(Stored data entries)
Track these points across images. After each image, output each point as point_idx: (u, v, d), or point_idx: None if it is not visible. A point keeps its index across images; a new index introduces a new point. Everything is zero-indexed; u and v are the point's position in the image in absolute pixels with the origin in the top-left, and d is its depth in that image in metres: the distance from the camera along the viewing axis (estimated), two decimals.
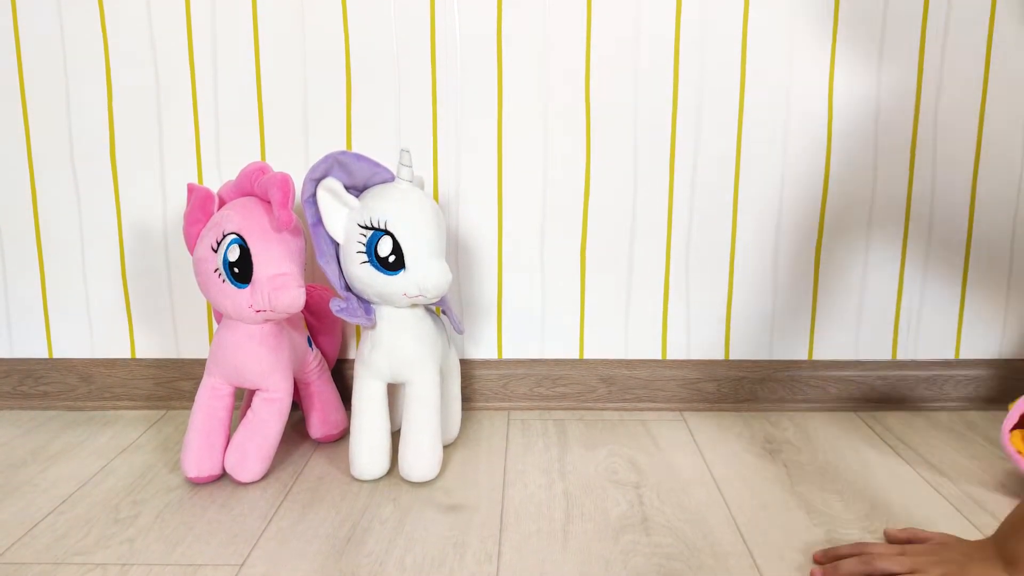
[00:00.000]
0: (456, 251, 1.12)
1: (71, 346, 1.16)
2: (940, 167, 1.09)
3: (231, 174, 1.10)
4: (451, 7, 1.06)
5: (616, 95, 1.07)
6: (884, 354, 1.14)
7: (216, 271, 0.89)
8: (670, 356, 1.14)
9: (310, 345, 1.02)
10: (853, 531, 0.81)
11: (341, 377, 1.12)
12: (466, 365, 1.14)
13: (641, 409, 1.14)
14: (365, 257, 0.88)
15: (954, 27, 1.05)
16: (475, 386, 1.15)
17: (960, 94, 1.07)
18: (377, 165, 0.91)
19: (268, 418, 0.92)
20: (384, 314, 0.91)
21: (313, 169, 0.88)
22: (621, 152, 1.09)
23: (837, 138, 1.08)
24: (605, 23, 1.06)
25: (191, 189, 0.93)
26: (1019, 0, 0.77)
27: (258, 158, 1.10)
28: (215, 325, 1.11)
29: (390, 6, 1.06)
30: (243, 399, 1.02)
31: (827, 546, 0.78)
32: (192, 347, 1.15)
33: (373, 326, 0.91)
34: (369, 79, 1.07)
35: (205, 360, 1.01)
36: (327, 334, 1.09)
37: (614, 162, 1.09)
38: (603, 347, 1.14)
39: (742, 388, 1.14)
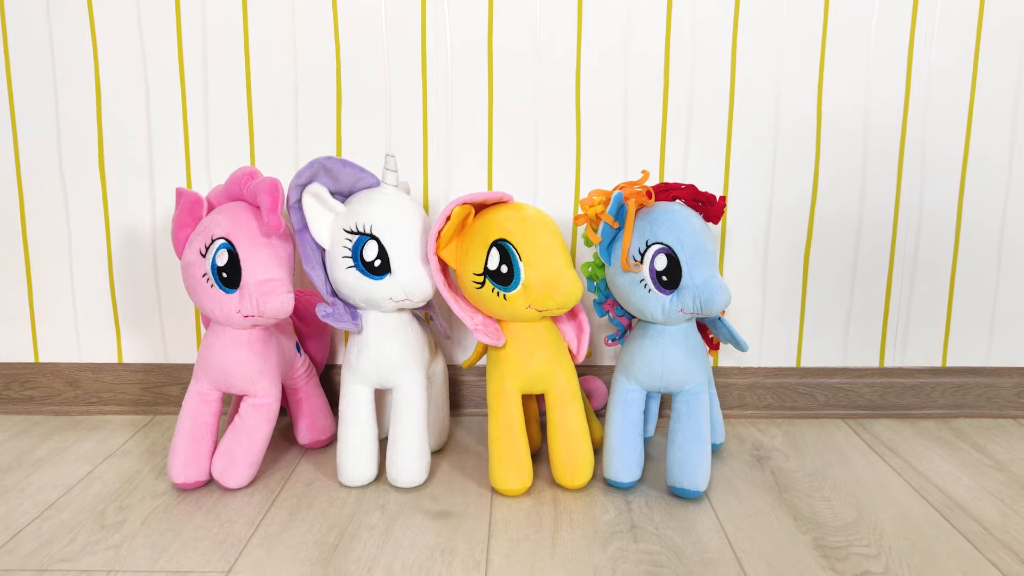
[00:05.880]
0: None
1: (58, 350, 1.15)
2: (928, 175, 1.09)
3: (220, 179, 1.10)
4: (442, 14, 1.06)
5: (606, 102, 1.08)
6: (872, 361, 1.14)
7: (204, 276, 0.89)
8: None
9: (298, 350, 1.02)
10: (840, 538, 0.81)
11: (329, 383, 1.12)
12: (453, 371, 1.14)
13: None
14: (351, 262, 0.88)
15: (942, 35, 1.06)
16: (463, 392, 1.15)
17: (948, 102, 1.08)
18: (363, 170, 0.91)
19: (256, 424, 0.92)
20: (370, 319, 0.91)
21: (298, 175, 0.88)
22: (611, 158, 1.09)
23: (826, 146, 1.09)
24: (596, 32, 1.06)
25: (179, 193, 0.93)
26: None
27: (247, 163, 1.10)
28: (203, 330, 1.11)
29: (381, 13, 1.06)
30: (231, 404, 1.02)
31: (815, 553, 0.78)
32: (180, 352, 1.15)
33: (359, 331, 0.91)
34: (359, 85, 1.07)
35: (193, 365, 1.00)
36: (315, 339, 1.08)
37: (604, 168, 1.09)
38: (592, 354, 1.14)
39: (730, 395, 1.14)
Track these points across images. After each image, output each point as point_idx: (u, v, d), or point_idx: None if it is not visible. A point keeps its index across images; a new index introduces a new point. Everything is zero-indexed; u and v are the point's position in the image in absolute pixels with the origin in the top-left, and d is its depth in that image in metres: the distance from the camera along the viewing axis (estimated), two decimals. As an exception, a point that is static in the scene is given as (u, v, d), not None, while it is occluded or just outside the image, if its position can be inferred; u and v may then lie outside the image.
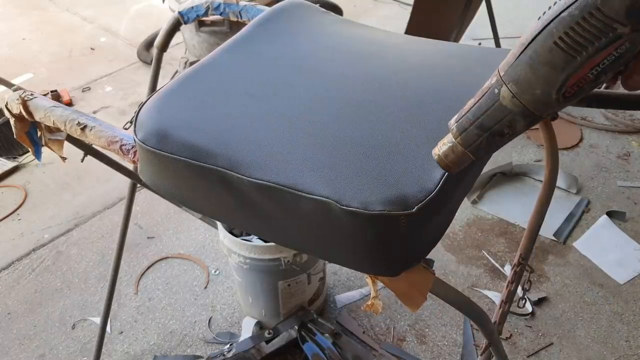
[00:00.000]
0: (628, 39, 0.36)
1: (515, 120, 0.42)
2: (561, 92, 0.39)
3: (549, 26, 0.38)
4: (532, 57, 0.39)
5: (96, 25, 3.31)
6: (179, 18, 0.99)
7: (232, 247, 1.30)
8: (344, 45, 0.76)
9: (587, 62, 0.37)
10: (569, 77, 0.38)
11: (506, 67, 0.41)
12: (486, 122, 0.43)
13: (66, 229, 1.91)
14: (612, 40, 0.36)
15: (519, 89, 0.40)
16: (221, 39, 2.10)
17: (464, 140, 0.45)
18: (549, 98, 0.39)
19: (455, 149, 0.46)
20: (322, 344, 1.36)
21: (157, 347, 1.51)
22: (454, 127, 0.45)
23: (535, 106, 0.40)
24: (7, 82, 1.44)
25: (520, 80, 0.40)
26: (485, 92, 0.43)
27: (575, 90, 0.39)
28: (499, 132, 0.43)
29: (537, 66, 0.39)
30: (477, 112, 0.43)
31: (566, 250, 1.73)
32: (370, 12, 3.34)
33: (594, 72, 0.38)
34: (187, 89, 0.69)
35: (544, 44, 0.38)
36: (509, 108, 0.41)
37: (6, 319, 1.61)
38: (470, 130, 0.44)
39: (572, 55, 0.37)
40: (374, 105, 0.64)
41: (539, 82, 0.39)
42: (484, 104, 0.43)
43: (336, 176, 0.55)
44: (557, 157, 0.86)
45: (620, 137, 2.20)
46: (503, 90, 0.41)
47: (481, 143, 0.44)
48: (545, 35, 0.38)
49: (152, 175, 0.67)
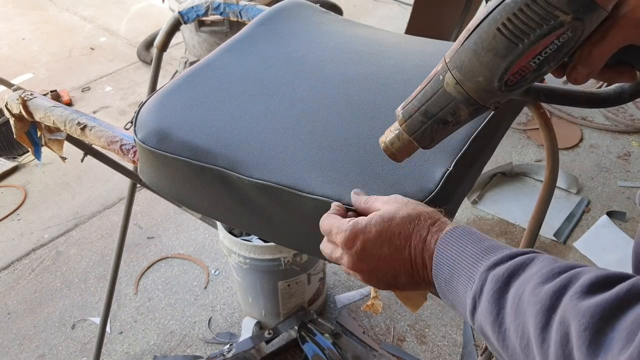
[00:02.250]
0: (569, 27, 0.36)
1: (459, 108, 0.42)
2: (503, 80, 0.39)
3: (493, 12, 0.38)
4: (477, 43, 0.39)
5: (96, 25, 3.31)
6: (179, 18, 0.98)
7: (232, 247, 1.30)
8: (344, 45, 0.76)
9: (529, 49, 0.37)
10: (511, 64, 0.38)
11: (452, 53, 0.41)
12: (430, 109, 0.43)
13: (66, 229, 1.91)
14: (554, 27, 0.36)
15: (462, 76, 0.40)
16: (221, 39, 2.10)
17: (408, 127, 0.44)
18: (491, 86, 0.39)
19: (401, 137, 0.45)
20: (322, 344, 1.36)
21: (157, 347, 1.51)
22: (400, 113, 0.45)
23: (478, 94, 0.40)
24: (7, 82, 1.44)
25: (464, 66, 0.40)
26: (431, 79, 0.42)
27: (518, 79, 0.39)
28: (443, 120, 0.43)
29: (480, 52, 0.39)
30: (423, 98, 0.43)
31: (566, 250, 1.73)
32: (370, 12, 3.34)
33: (536, 60, 0.38)
34: (187, 89, 0.69)
35: (487, 30, 0.38)
36: (453, 95, 0.41)
37: (6, 319, 1.61)
38: (415, 117, 0.44)
39: (514, 42, 0.37)
40: (374, 105, 0.64)
41: (482, 69, 0.39)
42: (429, 91, 0.42)
43: (336, 176, 0.55)
44: (557, 157, 0.86)
45: (621, 137, 2.20)
46: (447, 77, 0.41)
47: (425, 130, 0.44)
48: (489, 22, 0.38)
49: (152, 175, 0.67)
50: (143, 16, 3.40)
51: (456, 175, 0.56)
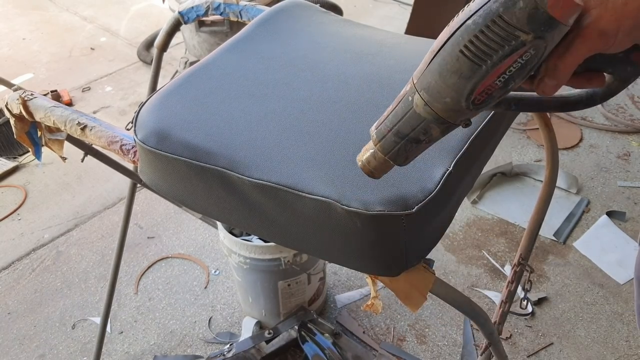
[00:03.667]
0: (531, 46, 0.36)
1: (430, 128, 0.42)
2: (470, 100, 0.39)
3: (455, 34, 0.38)
4: (441, 65, 0.39)
5: (96, 25, 3.31)
6: (179, 18, 0.99)
7: (232, 247, 1.30)
8: (344, 45, 0.76)
9: (493, 70, 0.37)
10: (476, 85, 0.38)
11: (419, 74, 0.41)
12: (402, 129, 0.43)
13: (66, 229, 1.91)
14: (516, 47, 0.36)
15: (430, 97, 0.40)
16: (221, 39, 2.10)
17: (383, 147, 0.44)
18: (459, 106, 0.39)
19: (376, 156, 0.45)
20: (322, 344, 1.36)
21: (157, 347, 1.51)
22: (374, 133, 0.45)
23: (447, 114, 0.40)
24: (7, 82, 1.45)
25: (431, 88, 0.40)
26: (401, 99, 0.42)
27: (485, 98, 0.39)
28: (416, 139, 0.43)
29: (445, 74, 0.39)
30: (394, 119, 0.43)
31: (566, 250, 1.73)
32: (370, 12, 3.34)
33: (502, 79, 0.38)
34: (187, 89, 0.69)
35: (451, 52, 0.38)
36: (423, 116, 0.41)
37: (6, 319, 1.61)
38: (388, 137, 0.44)
39: (477, 64, 0.37)
40: (374, 106, 0.64)
41: (448, 90, 0.39)
42: (399, 111, 0.42)
43: (336, 176, 0.55)
44: (557, 157, 0.86)
45: (620, 137, 2.20)
46: (416, 98, 0.41)
47: (399, 150, 0.44)
48: (452, 44, 0.38)
49: (152, 175, 0.67)
50: (143, 16, 3.40)
51: (456, 175, 0.56)
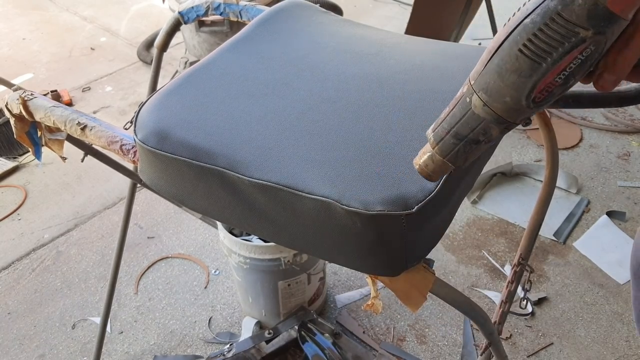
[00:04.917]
0: (592, 42, 0.36)
1: (490, 128, 0.42)
2: (531, 99, 0.39)
3: (513, 33, 0.38)
4: (499, 65, 0.39)
5: (96, 25, 3.31)
6: (179, 18, 0.99)
7: (232, 247, 1.30)
8: (344, 45, 0.76)
9: (553, 67, 0.37)
10: (536, 83, 0.38)
11: (476, 75, 0.41)
12: (461, 130, 0.43)
13: (66, 229, 1.91)
14: (576, 44, 0.36)
15: (489, 97, 0.40)
16: (221, 39, 2.10)
17: (441, 149, 0.44)
18: (519, 105, 0.39)
19: (434, 158, 0.45)
20: (322, 344, 1.36)
21: (157, 347, 1.51)
22: (431, 136, 0.45)
23: (507, 113, 0.40)
24: (7, 82, 1.44)
25: (490, 88, 0.40)
26: (458, 101, 0.43)
27: (545, 96, 0.39)
28: (475, 140, 0.43)
29: (504, 74, 0.39)
30: (452, 121, 0.43)
31: (566, 250, 1.73)
32: (370, 12, 3.34)
33: (562, 76, 0.38)
34: (187, 89, 0.69)
35: (509, 52, 0.38)
36: (482, 116, 0.41)
37: (6, 319, 1.61)
38: (446, 139, 0.44)
39: (537, 62, 0.37)
40: (374, 105, 0.64)
41: (508, 89, 0.39)
42: (457, 113, 0.43)
43: (336, 176, 0.55)
44: (557, 157, 0.86)
45: (620, 137, 2.20)
46: (474, 99, 0.41)
47: (459, 151, 0.44)
48: (510, 43, 0.38)
49: (152, 175, 0.67)
50: (143, 16, 3.40)
51: (456, 175, 0.56)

▶ _Assigned task_:
Please give again the lines above between the line holding "12: (466, 365, 1.14)" and the line holding "25: (191, 189, 0.93)", inclusive, exactly as they are and with nothing added.

▶ _Solution for this task_:
12: (466, 365, 1.14)
13: (641, 409, 1.14)
14: (365, 257, 0.88)
15: (954, 27, 1.05)
16: (475, 386, 1.15)
17: (960, 94, 1.07)
18: (377, 165, 0.91)
19: (268, 418, 0.92)
20: (384, 314, 0.91)
21: (313, 169, 0.88)
22: (621, 152, 1.09)
23: (837, 138, 1.08)
24: (605, 23, 1.06)
25: (191, 189, 0.93)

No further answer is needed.